FLORENCE SAINT-ROCH
Préparer le ciel est une forme de rendez-vous – des séquences écrites pas à pas en regard du Chemin de croix qui orne le déambulatoire de la cathédrale de Saint-Omer. Je ne sais pas bien ce qui se réalise dans ces segments, je veux dire : où est la quête spirituelle, où est le travail en poésie ? Toujours est-il que, au fil des passages, face aux quatorze stations figurées par ces bas-reliefs, quelque chose s’écrit.
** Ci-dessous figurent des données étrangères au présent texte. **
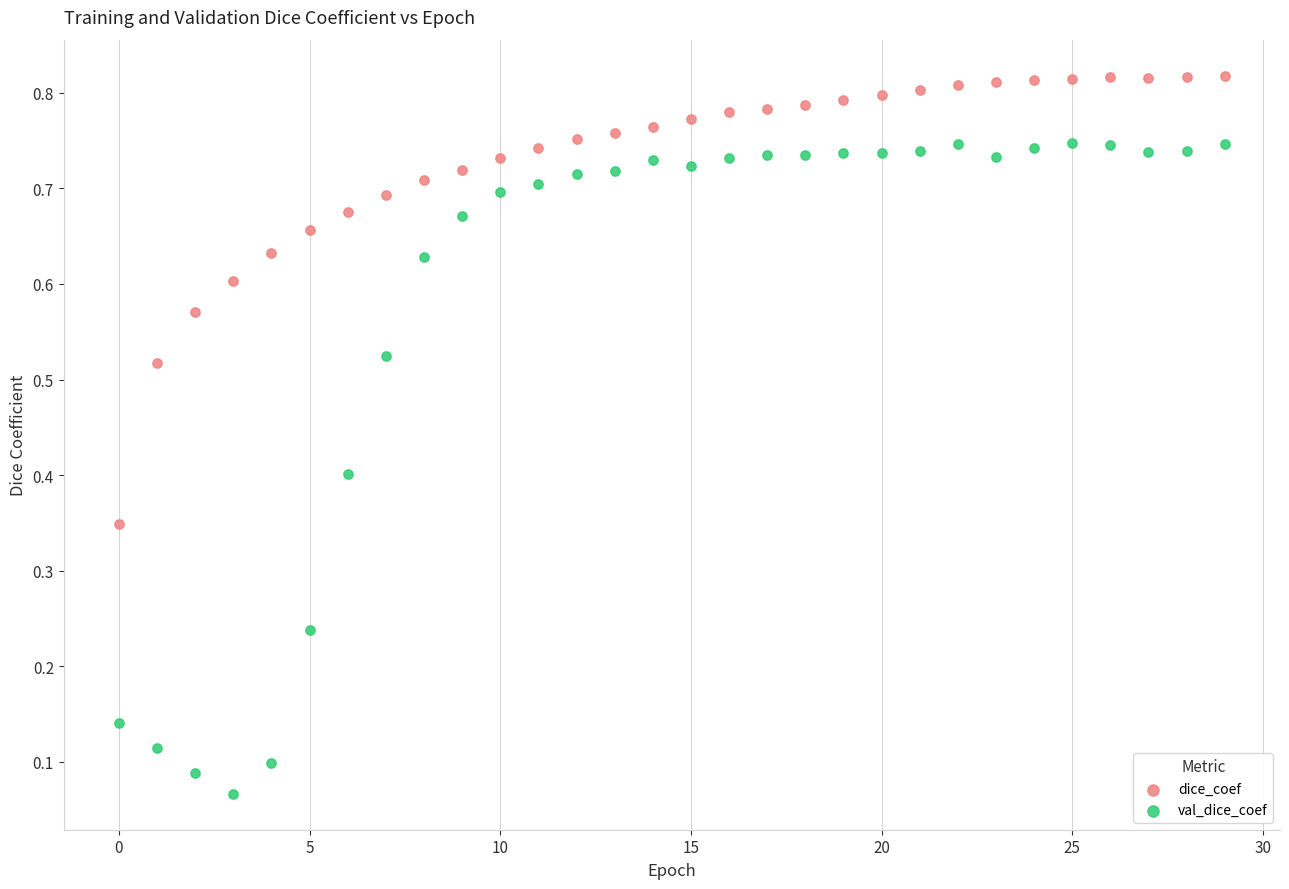

Which series has the largest Y range (max minus min)?

val_dice_coef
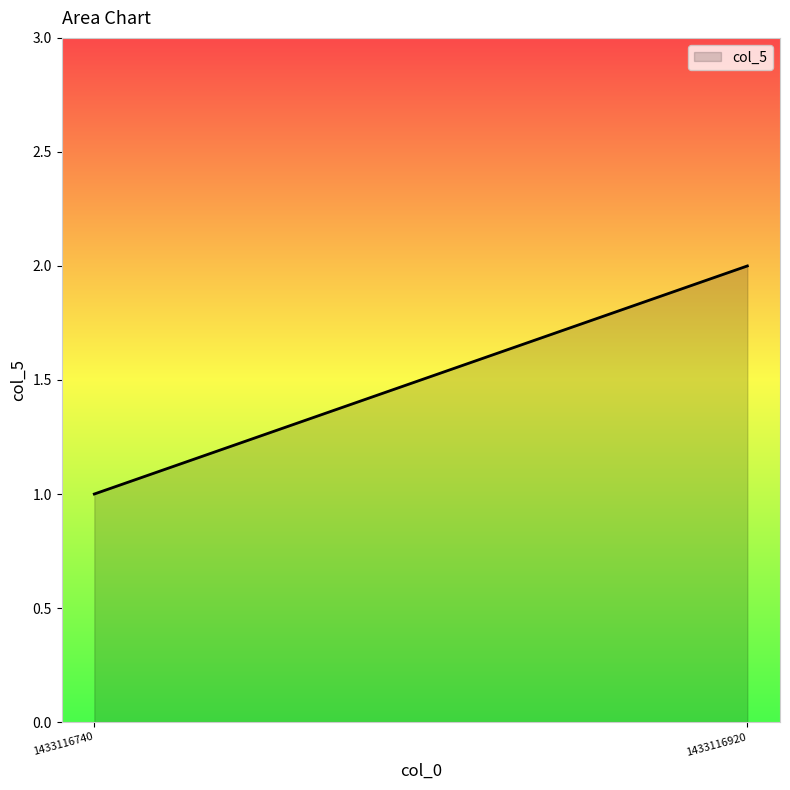

Does the chart have visible grid lines?

No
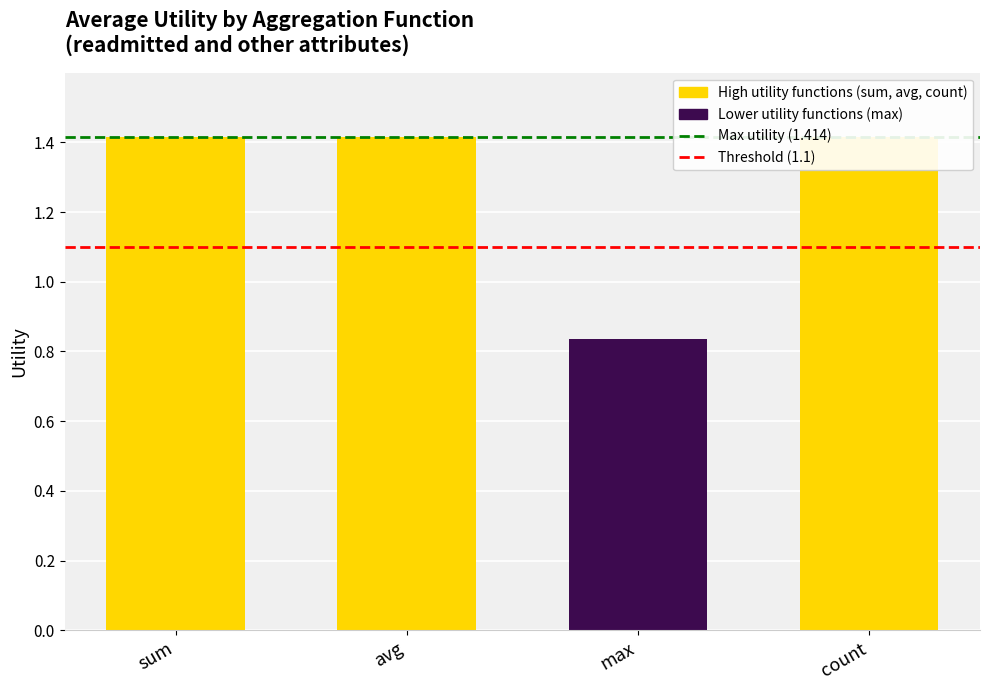

What is the sum of the Max utility (1.414) values at avg and sum?

2.8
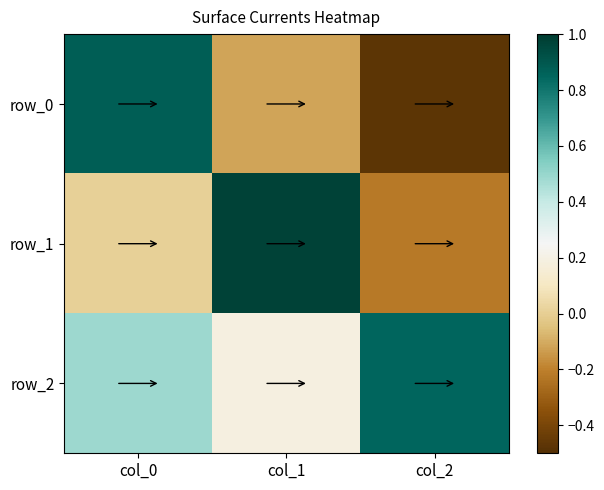

The row_2 series shows 0.2 at col_1. True or false?

True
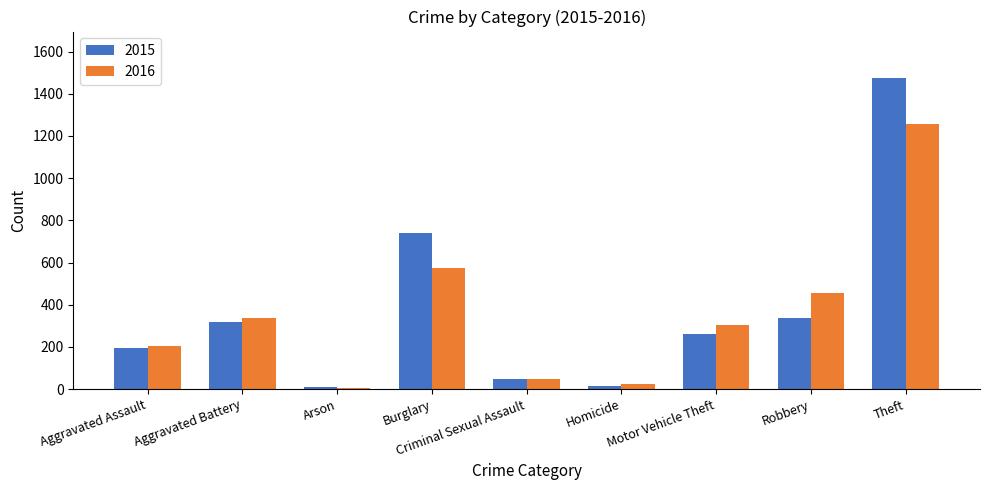

What is the value of the 2016 bar at the 2nd from the left?

336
En accueillant ces textes « Au rendez-vous des amis », « Bribes en ligne » m’invite à poursuivre la recherche, à la rendre plus claire, plus lisible et donc plus partageable aussi. Nous amener à plus de clarté, n’est-ce pas là une des prérogatives de l’amitié ?
1.
On n’était pas les seuls
À espérer un vent plus vif
Un souffle plus haut
Avec patience
On a démêlé les fils
Libéré les sceaux
Tant d’efforts
Pour éclaircir nos heures
2.
Aujourd’hui tout a bougé
Les questions qu’on nous pose
Nous laissent sans voix
Sans doute il faudrait trouver les mots
Pour dire qui l’on est
Ils ne nous viennent pas
3.
Les oiseaux craillent dans le ciel
Et c’est tout l’aigu de la vie
Qui enserre la tête
Ramenés à notre juste solitude
On se sent à l’écart
Distance ou rupture
Qu’importe
On n’y est plus tout à fait
4.
Quelque chose en nous refuse
Traîne les pieds
Comment s’engager dans cette voie
Au tracé si définitif
On aime l’audace et la surprise
Les heurts de la syncope
La puissance de l’allusion
5.
En ces heures désertes
On se tait
Nos jambes naguère si légères
S’empêtrent s’alourdissent
Le ciel s’appauvrit
Vide comme un cœur
Que rien ne visite
Ce serait si facile de tout arrêter
S’abandonner à la terre
Se perdre dans ses reflets de cornaline
Et oublier de respirer
6.
Midi fait ses œuvres
On ne voit plus le soleil
Tendu en son plus haut
On avance dans la limite exacte
De notre chair
L’air entre en combustion
Nos visages rêvent d’un vent léger
L’humble réconfort d’un linge mouillé
7.
Sous nos pas l’ocre crépite
L’ombre des grands arbres
Loin derrière récusée
Le cuir de nos sandales jaunit
Sueur et limonite mêlées
Le sang cogne dans nos tempes
Donne audience à nos voix
Familières
Les autres ont peut-être raison
Ça ne va pas la tête
8.
Au bout de la fatigue
On devient à nous-mêmes
Notre propre fardeau
On aimerait s’alléger
Se rafraîchir de silence
Embrasser la nuit
Le sol durcit sous nos pieds
Passe de la terre à la pierre
Sa rigueur nous ressaisit
9.
La fournaise attise l’air
Dans la bouche un goût de soif
Âcre fumée résidus cendrés
On se sent maigrir
On cherche un passage
Une aire venteuse
Où se continuer
10.
L’heure s’effiloche
Sans contours ni contenu
On poursuit on imagine
Un autre moyen de faire face
À ce qui vient
11.
Nos yeux cherchent des signes
Interrogent le ciel
Tant de choses restent à oser
Au moins
On n’a pas confié notre vie au hasard
On ne l’a jamais jouée aux dés
12.
Les images dans la tête
S’ajoutent se multiplient
L’esprit s’opacifie
On n’y voit plus rien
Le monde sans couleur
Comme dans les yeux des bêtes
13.
La lumière nous rejoint d’un bond
Le vent revient avec ses parfums de santal
Le doux ramage des palmiers
L’éclat sans faille du soleil
Son or ne se moudra pas sans nous
14.
Demain on se remettra en route
À nous le risque et l’épreuve
Les lits incertains les tentes légères
Nous trouverons les mots
La page est immense
Messages
1. Préparer le ciel - Chapitre premier , 3 mars 2021, 13:19, par Sylvie Lescarret-Guilbert
Beau chemin de croix en poésie. Espoir en mots.
Merci, Florence, pour ce bel accompagnement.